The Artist is an endlessly charming film dizzy with expressive, lovely imagery. Michel Hazanavicius (writer/director/editor) commanded an impressive team to create the dazzling spectacle of a world filled with silks, furs, Marcel waves, and bold lipstick: costume designer Mark Bridges, makeup artist Julie Hewett, and hair stylist Cydney Cornell.

The story of declining matinee idol George Valentin (Jean Dujardin) meeting aspiring actress Peppy Miller (Berenice Bejo) is chronicled in the black-and-white silent film that charms in a manner that harkens back to a more elegant era where appearances defined everything. The film plays like a dream.

The year is 1927 and the debonair Valentin is bewitched by Peppy Miller, a young ambitious flapper featured as a dancing extra in his film. It’s still the height of Valentin’s fame and Peppy is equally enchanted with the astonishingly handsome movie star resplendent in his trademark tuxedo with tails. At a private encounter in his dressing room, Valentin admires Peppy’s face, an ambrosia of thin penciled eyebrows, wide eyes contoured with shadow and draped by lush lashes. Valentin gazes at Peppy and says, “If you want to be an actress, you need to have something the others don’t.” With the flourish of an eyeliner, he paints a beauty mark above her carefully drawn in lips.

Valentin scoffs at the development of sound, and when talkies arrive, his career which was built on silent swashbucklers abruptly plummets. “George Valentin is a composite of John Gilbert and Douglas Fairbanks,” says costume designer Mark Bridges. When Valentin is playing Zorro, he seems to have been inserted directly into the original swashbuckling silent film star of Fairbanks’s films. Sirens of the golden screen inspired Bridges when it came to building Miller’s look too. “When we were searching high and low in costume houses, we found Dorothy Lamour’s boots from Paramount,” Bridges said. He bought the boots, even though Miller hadn’t been cast yet, and there were no guarantees that the boots would fit the actress who would be hired for the role. When the part went to Berenice Bejo, the most serendipitous moment occurred when the boots fit the actress perfectly.
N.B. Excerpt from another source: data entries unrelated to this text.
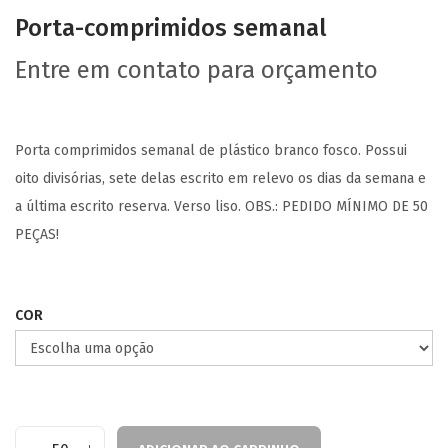
Porta-comprimidos semanal
Entre em contato para orçamento
Porta comprimidos semanal de plástico branco fosco. Possui
oito divisórias, sete delas escrito em relevo os dias da semana e
a última escrito reserva. Verso liso. OBS.: PEDIDO MÍNIMO DE 50
PEÇAS!
COR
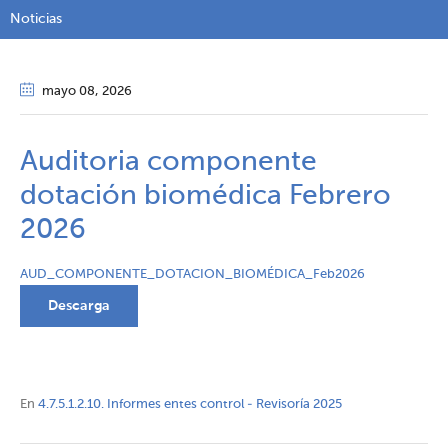
Noticias
mayo 08
, 2026
Auditoria componente
dotación biomédica Febrero
2026
AUD_COMPONENTE_DOTACION_BIOMÉDICA_Feb2026
Descarga
En
4.7.5.1.2.10. Informes entes control - Revisoría 2025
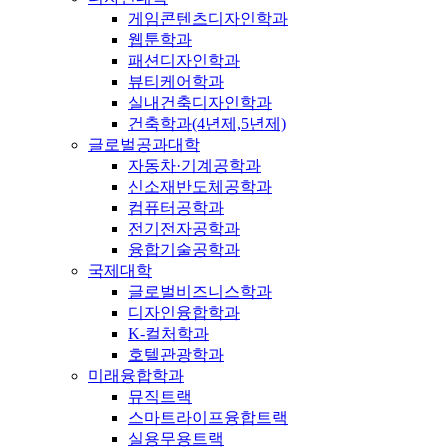
게임콘텐츠디자인학과
웹툰학과
패션디자인학과
뷰티케어학과
실내건축디자인학과
건축학과(4년제,5년제)
글로벌공과대학
자동차·기계공학과
신소재반도체공학과
컴퓨터공학과
전기전자공학과
융합기술공학과
국제대학
글로벌비즈니스학과
디자인융합학과
K-컬처학과
호텔관광학과
미래융합학과
뮤직트랙
스마트라이프융합트랙
실용무용트랙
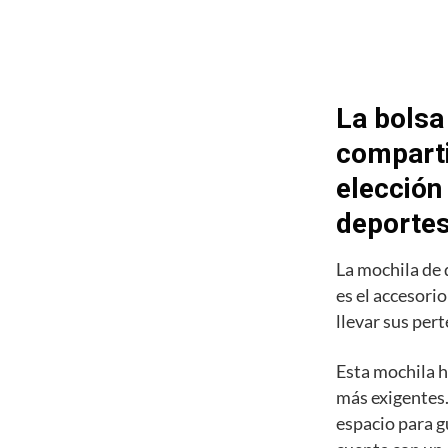
La bolsa
comparti
elección
deporte
La mochila de
es el accesori
llevar sus pert
Esta mochila h
más exigentes.
espacio para g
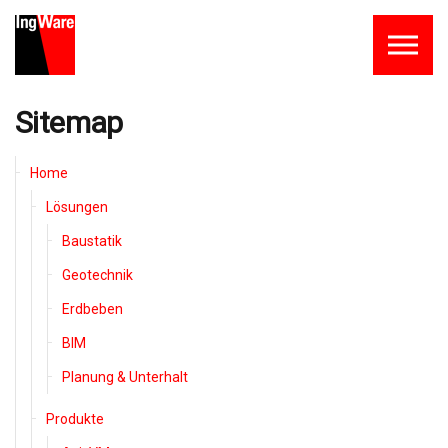
Skip to the content
Sitemap
Home
Lösungen
Baustatik
Geotechnik
Erdbeben
BIM
Planung & Unterhalt
Produkte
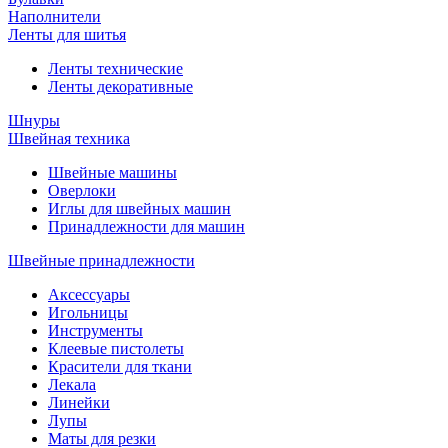
Наполнители
Ленты для шитья
Ленты технические
Ленты декоративные
Шнуры
Швейная техника
Швейные машины
Оверлоки
Иглы для швейных машин
Принадлежности для машин
Швейные принадлежности
Аксессуары
Игольницы
Инструменты
Клеевые пистолеты
Красители для ткани
Лекала
Линейки
Лупы
Маты для резки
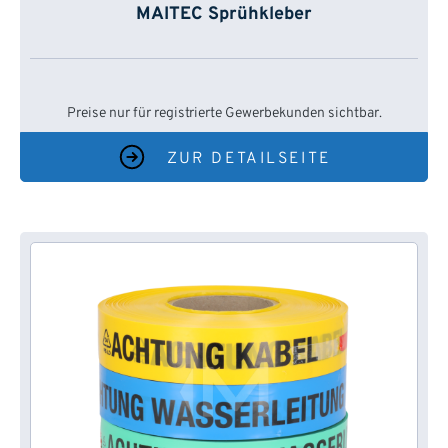
MAITEC Sprühkleber
Preise nur für registrierte Gewerbekunden sichtbar.
ZUR DETAILSEITE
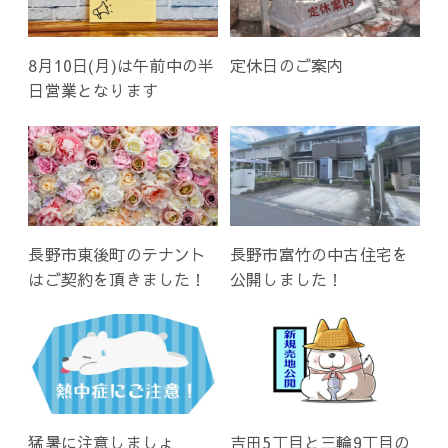
8月10日(月)は午前中の半
定休日のご案内
日営業となります
長野市東後町のテナント
長野市富竹の中古住宅を
はご契約を頂きました！
公開しました！
猛暑に注意しましょ
吉田5丁目と三輪9丁目の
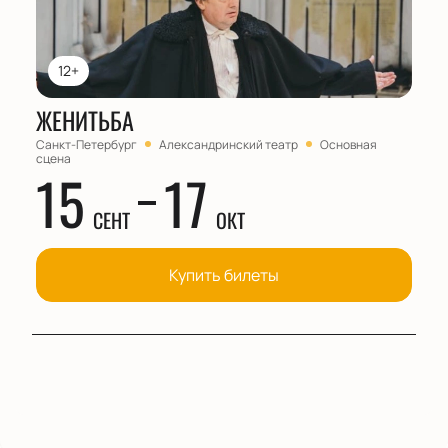
12+
ЖЕНИТЬБА
Санкт-Петербург
Александринский театр
Основная
сцена
15
17
СЕНТ
ОКТ
Купить билеты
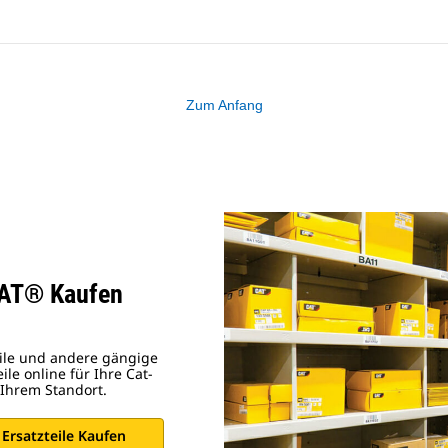
Zum Anfang
 CAT® Kaufen
teile und andere gängige
le online für Ihre Cat-
 Ihrem Standort.
Ersatzteile Kaufen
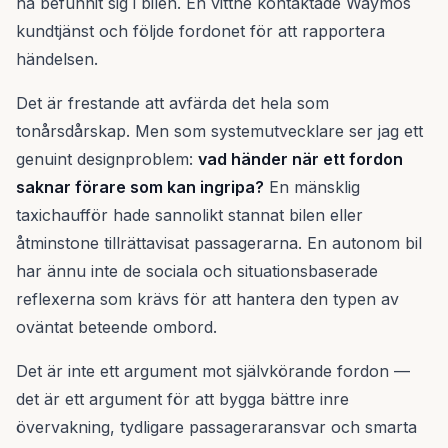
ha befunnit sig i bilen. En vittne kontaktade Waymos
kundtjänst och följde fordonet för att rapportera
händelsen.
Det är frestande att avfärda det hela som
tonårsdårskap. Men som systemutvecklare ser jag ett
genuint designproblem:
vad händer när ett fordon
saknar förare som kan ingripa?
En mänsklig
taxichaufför hade sannolikt stannat bilen eller
åtminstone tillrättavisat passagerarna. En autonom bil
har ännu inte de sociala och situationsbaserade
reflexerna som krävs för att hantera den typen av
oväntat beteende ombord.
Det är inte ett argument mot självkörande fordon —
det är ett argument för att bygga bättre inre
övervakning, tydligare passageraransvar och smarta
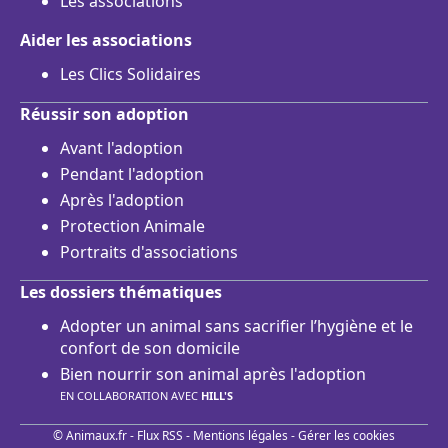
Les associations
Aider les associations
Les Clics Solidaires
Réussir son adoption
Avant l'adoption
Pendant l'adoption
Après l'adoption
Protection Animale
Portraits d'associations
Les dossiers thématiques
Adopter un animal sans sacrifier l’hygiène et le
confort de son domicile
Bien nourrir son animal après l'adoption
EN COLLABORATION AVEC
HILL'S
© Animaux.fr -
Flux RSS
-
Mentions légales
-
Gérer les cookies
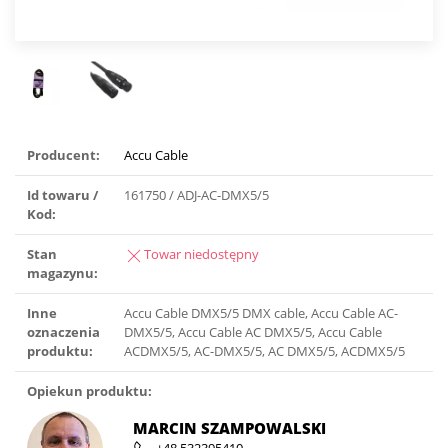
Producent:
Accu Cable
Id towaru /
161750 / ADJ-AC-DMX5/5
Kod:
Stan
Towar niedostępny
magazynu:
Inne
Accu Cable DMX5/5 DMX cable, Accu Cable AC-
oznaczenia
DMX5/5, Accu Cable AC DMX5/5, Accu Cable
produktu:
ACDMX5/5, AC-DMX5/5, AC DMX5/5, ACDMX5/5
Opiekun produktu:
MARCIN SZAMPOWALSKI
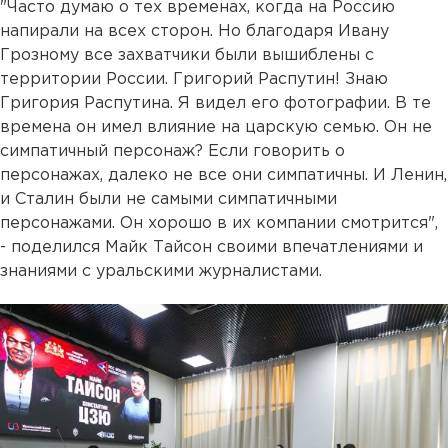
"Часто думаю о тех временах, когда на Россию
напирали на всех сторон. Но благодаря Ивану
Грозному все захватчики были вышиблены с
территории России. Григорий Распутин! Знаю
Григория Распутина. Я видел его фотографии. В те
времена он имел влияние на царскую семью. Он не
симпатичный персонаж? Если говорить о
персонажах, далеко не все они симпатичны. И Ленин,
и Сталин были не самыми симпатичными
персонажами. Он хорошо в их компании смотрится",
- поделился Майк Тайсон своими впечатлениями и
знаниями с уральскими журналистами.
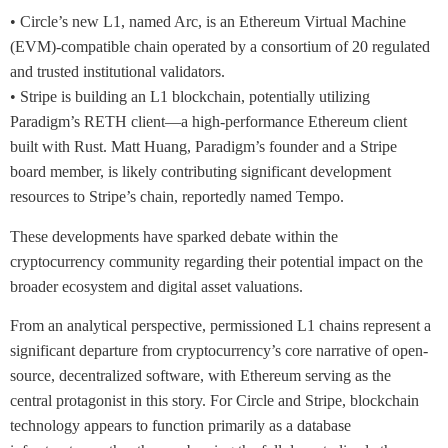
• Circle’s new L1, named Arc, is an Ethereum Virtual Machine
(EVM)-compatible chain operated by a consortium of 20 regulated
and trusted institutional validators.
• Stripe is building an L1 blockchain, potentially utilizing
Paradigm’s RETH client—a high-performance Ethereum client
built with Rust. Matt Huang, Paradigm’s founder and a Stripe
board member, is likely contributing significant development
resources to Stripe’s chain, reportedly named Tempo.
These developments have sparked debate within the
cryptocurrency community regarding their potential impact on the
broader ecosystem and digital asset valuations.
From an analytical perspective, permissioned L1 chains represent a
significant departure from cryptocurrency’s core narrative of open-
source, decentralized software, with Ethereum serving as the
central protagonist in this story. For Circle and Stripe, blockchain
technology appears to function primarily as a database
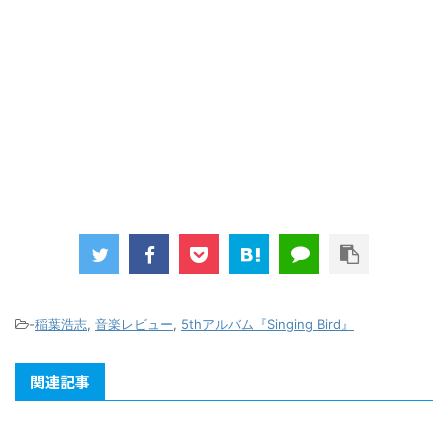
-
稲葉浩志
,
音楽レビュー
,
5thアルバム『Singing Bird』
関連記事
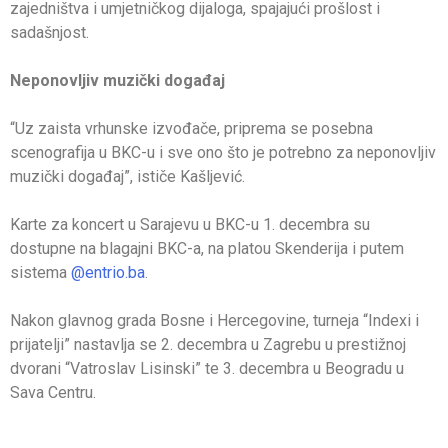
zajedništva i umjetničkog dijaloga, spajajući prošlost i
sadašnjost.
Neponovljiv muzički događaj
“Uz zaista vrhunske izvođače, priprema se posebna
scenografija u BKC-u i sve ono što je potrebno za neponovljiv
muzički događaj”, ističe Kašljević.
Karte za koncert u Sarajevu u BKC-u 1. decembra su
dostupne na blagajni BKC-a, na platou Skenderija i putem
sistema
@entrio.ba
.
Nakon glavnog grada Bosne i Hercegovine, turneja “Indexi i
prijatelji” nastavlja se 2. decembra u Zagrebu u prestižnoj
dvorani “Vatroslav Lisinski” te 3. decembra u Beogradu u
Sava Centru.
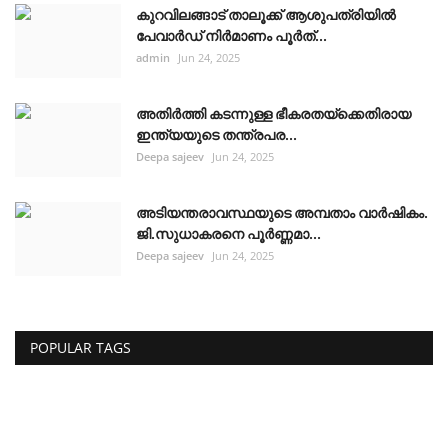
കുറവിലങ്ങാട് താലൂക്ക് ആശുപത്രിയിൽ
പേവാർഡ് നിർമാണം പൂർത്...
admin
Jun 24, 2025
അതിർത്തി കടന്നുള്ള ഭീകരതയ്ക്കെതിരായ
ഇന്ത്യയുടെ തന്ത്രപര...
Deepa sajeev
Jun 24, 2025
അടിയന്തരാവസ്ഥയുടെ അമ്പതാം വാർഷികം.
ജി.സുധാകരനെ പൂർണ്ണമാ...
Deepa sajeev
Jun 24, 2025
POPULAR TAGS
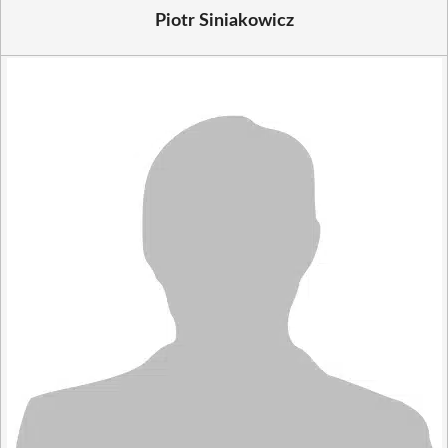
Piotr Siniakowicz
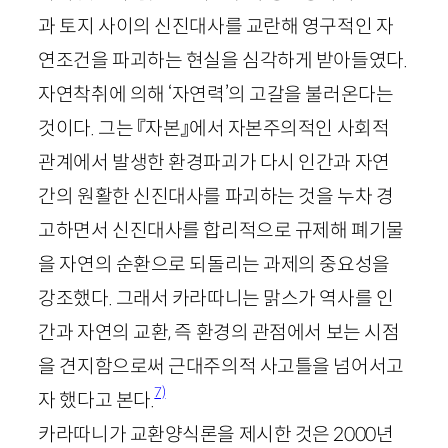
과 토지 사이의 신진대사를 교란해 영구적인 자
연조건을 파괴하는 현실을 심각하게 받아들였다.
자연착취에 의해 ‘자연력’의 고갈을 불러온다는
것이다. 그는 『자본』에서 자본주의적인 사회적
관계에서 발생한 환경파괴가 다시 인간과 자연
간의 원활한 신진대사를 파괴하는 것을 누차 경
고하면서 신진대사를 합리적으로 규제해 폐기물
을 자연의 순환으로 되돌리는 과제의 중요성을
강조했다. 그래서 카라따니는 맑스가 역사를 인
간과 자연의 교환, 즉 환경의 관점에서 보는 시점
을 견지함으로써 근대주의적 사고틀을 넘어서고
7)
자 했다고 본다.
카라따니가 교환양식론을 제시한 것은
2000
년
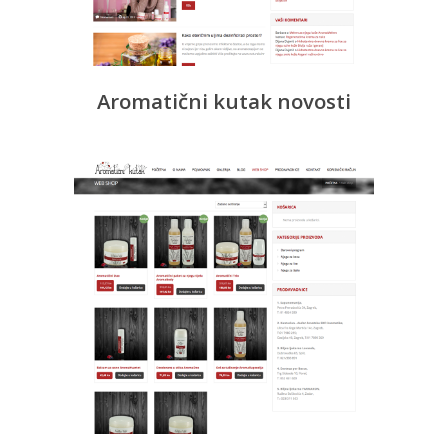
Aromatični kutak novosti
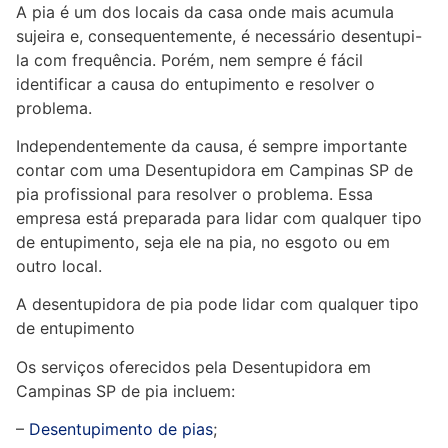
A pia é um dos locais da casa onde mais acumula
sujeira e, consequentemente, é necessário desentupi-
la com frequência. Porém, nem sempre é fácil
identificar a causa do entupimento e resolver o
problema.
Independentemente da causa, é sempre importante
contar com uma Desentupidora em Campinas SP de
pia profissional para resolver o problema. Essa
empresa está preparada para lidar com qualquer tipo
de entupimento, seja ele na pia, no esgoto ou em
outro local.
A desentupidora de pia pode lidar com qualquer tipo
de entupimento
Os serviços oferecidos pela Desentupidora em
Campinas SP de pia incluem:
–
Desentupimento de pias
;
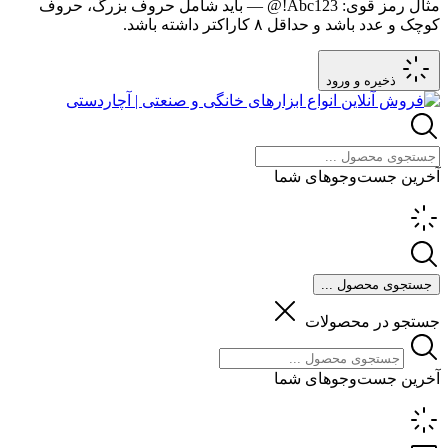
مثال رمز قوی:
Abc123!@
— باید شامل حروف بزرگ، حروف
کوچک و عدد باشد و حداقل ۸ کاراکتر داشته باشد.
ذخیره و ورود
آخرین جست‌وجوهای شما
جستجوی محصول ...
جستجو در محصولات
آخرین جست‌وجوهای شما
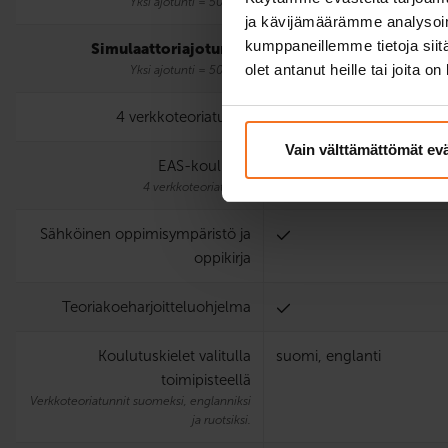
Yksi ajotunti = 50 min.
ja kävijämäärämme analysoim
kumppaneillemme tietoja siitä
Simulaattori­ajotunnit
3
olet antanut heille tai joita o
Yksi ajotunti = 50 min.
4 verkkoteoriatuntia
Vain välttämättömät ev
EAS-koulutus
4 verkkoteoriatuntia
Sähköinen oppimisympäristö ja
oppikirja
Teoria­koe­harjoittelu­ohjelma
Koulutuskielet valitulla
suomi, englanti
toimipisteellä
Verkkoteoriatunnit suomeksi, englanniksi
ja ruotsiksi.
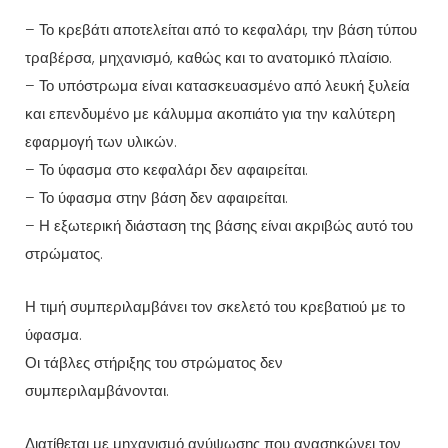
– Το κρεβάτι αποτελείται από το κεφαλάρι, την βάση τύπου
τραβέρσα, μηχανισμό, καθώς και το ανατομικό πλαίσιο.
– Το υπόστρωμα είναι κατασκευασμένο από λευκή ξυλεία
και επενδυμένο με κάλυμμα ακοπιάτο για την καλύτερη
εφαρμογή των υλικών.
– Το ύφασμα στο κεφαλάρι δεν αφαιρείται.
– Το ύφασμα στην βάση δεν αφαιρείται.
– Η εξωτερική διάσταση της βάσης είναι ακριβώς αυτό του
στρώματος.
Η τιμή συμπεριλαμβάνει τον σκελετό του κρεβατιού με το
ύφασμα.
Οι τάβλες στήριξης του στρώματος δεν
συμπεριλαμβάνονται.
Διατίθεται με μηχανισμό ανύψωσης που ανασηκώνει τον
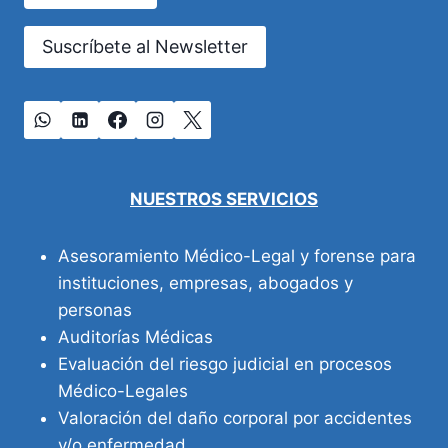
Suscríbete al Newsletter
NUESTROS SERVICIOS
Asesoramiento Médico-Legal y forense para
instituciones, empresas, abogados y
personas
Auditorías Médicas
Evaluación del riesgo judicial en procesos
Médico-Legales
Valoración del daño corporal por accidentes
y/o enfermedad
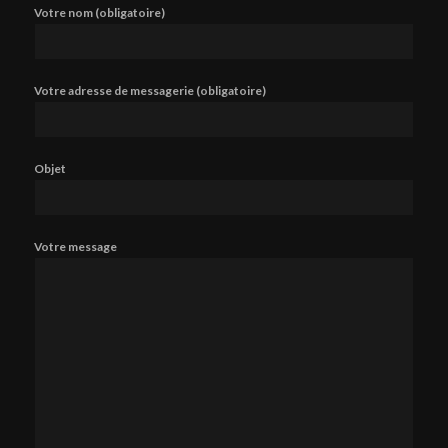
Votre nom (obligatoire)
Votre adresse de messagerie (obligatoire)
Objet
Votre message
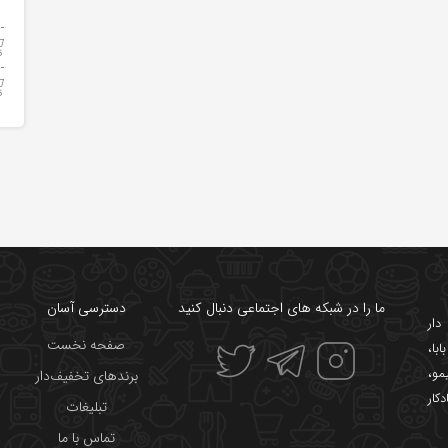
ما را در شبکه های اجتماعی دنبال کنید
دسترسی آسان
ار
صفحه نخست
ابا
،
یمو
،
برندهای تخفیف‌دار
دکار
تبلیغات
تماس با ما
As Valentin’s career descends, he abandons his perfectly tailored suits and lacquered patent shoes. As the identity Valentin carved out for himself is lost, he sells his wardrobe. He trades his luxurious brocade robes for a simple unadorned robe. Even his face, which resembled John Gilbert at his most dashing, with his side parted glossy hair, the thin neat mustache and immaculately arched eyebrows, becomes disheveled and displaced as the stardom he once knew spirals farther out of his trajectory.

As Peppy’s star ascends, she is draped in opulent furs, sequined dresses, and veiled cloches, much like Joan Crawford. Peppy’s transformation is inspired by the original flapper girl on the street who turned into a glamorous star. Her short waves are fitting for her hair but are harder to pin down onto one particular starlet from Hollywood’s golden era. “[Her hair] is a combination of everyone because we were working with a particular actress and we were going for authenticity. We did tests. We did Louise Brooks at one point, it was sort of chiseling away till we got there,” said hair stylist Cydney Cornell. The team certainly perfected the look of every character in this witty, sly, tender adventure of a film. When the story unfolds to its dramatic end, Valentin and Peppy appear to be exactly who they were meant to be.